Clancy Jane didn't know what was wrong with him. A bad diet, but she also suspected paranoid schizophrenia. She dug out Byron's
Merck Manual
from where she'd packed it away. Danny had every symptom of schizophrenia except auditory hallucinations. Still, she was lonely, and his craziness was more amusing than frightening. Their odd alliance might have continued indefinitely, if one night she hadn't suggested they sit in the hot tub. “Come on,” she said, pulling two thick towels from the dryer. “It'll relax you.”

“We'll be sitting ducks out there for the Vellagrans!”

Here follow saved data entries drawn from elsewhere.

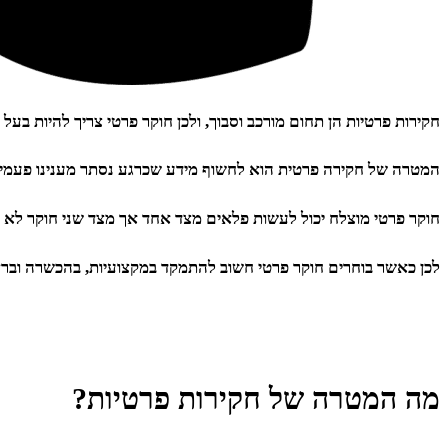
חקירות פרטיות הן תחום מורכב וסבוך, ולכן חוקר פרטי צריך להיות ב
המטרה של חקירה פרטית הוא לחשוף מידע שכרגע נסתר מענינו פעמים ר
חוקר פרטי מוצלח יכול לעשות פלאים מצד אחד אך מצד שני חוקר לא 
לכן כאשר בוחרים חוקר פרטי חשוב להתמקד במקצועיות, בהכשרה וברז
מה המטרה של חקירות פרטיות?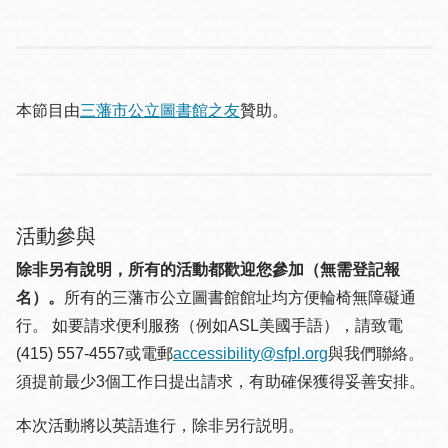
本節目由
三藩市公立圖書館之友
贊助。
活動參與
除非另有說明，所有的活動都歡迎您參加（無需登記報
名）。
所有的三藩市公立圖書館館址均方便輪椅無障礙通
行。 如要請求便利服務（例如ASL美國手語），請致電
(415) 557-4557或電郵
accessibility@sfpl.org
與我們聯絡。
須提 前最少3個工作日提出請求，有助確保獲得妥善安排。
本次活動將以英語進行，除非另行説明。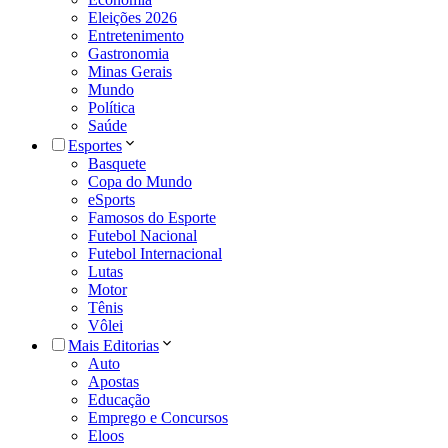
Eleições 2026
Entretenimento
Gastronomia
Minas Gerais
Mundo
Política
Saúde
Esportes
Basquete
Copa do Mundo
eSports
Famosos do Esporte
Futebol Nacional
Futebol Internacional
Lutas
Motor
Tênis
Vôlei
Mais Editorias
Auto
Apostas
Educação
Emprego e Concursos
Eloos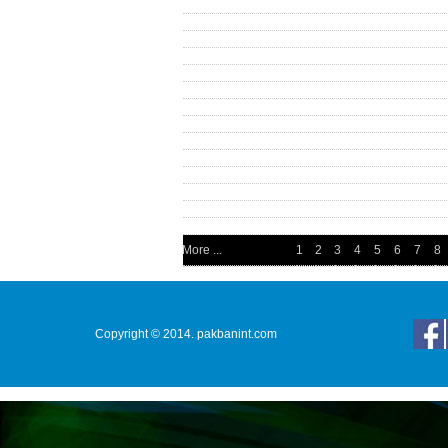
More ...
1
2
3
4
5
6
7
8
Copyright © 2014. pakbanint.com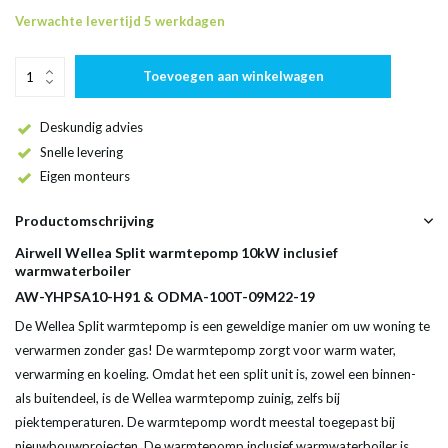
Verwachte levertijd 5 werkdagen
Toevoegen aan winkelwagen
Deskundig advies
Snelle levering
Eigen monteurs
Productomschrijving
Airwell Wellea Split warmtepomp 10kW inclusief
warmwaterboiler
AW-YHPSA10-H91 & ODMA-100T-09M22-19
De Wellea Split warmtepomp is een geweldige manier om uw woning te
verwarmen zonder gas! De warmtepomp zorgt voor warm water,
verwarming en koeling. Omdat het een split unit is, zowel een binnen-
als buitendeel, is de Wellea warmtepomp zuinig, zelfs bij
piektemperaturen. De warmtepomp wordt meestal toegepast bij
nieuwbouwprojecten. De warmtepomp inclusief warmwaterboiler is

“I'm not a happy woman, Danny. If they want my body, and the life that goes with it, then they're welcome to it.”

She strode out the back door, onto the deck, letting the screen bang behind her. When she reached the hot tub, which was built into the plank floor, she began to undress. The night air felt silky and cool as she eased down into the bubbling water. Above, the moon drifted between clouds. She shut her eyes and tried not to think of the few times she and Byron had enjoyed this tub. Now she grasped the spout and her body floated up to the surface.

Danny stepped onto the deck, holding a bottle of tequila. He glanced furtively at the moon, then at her.

“I'm still here,” she said. “I guess the Vellagrans have business elsewhere.”

“You don't know the risk you're taking,” he said hoarsely. He lifted the bottle to his lips. Tequila ran down his chin.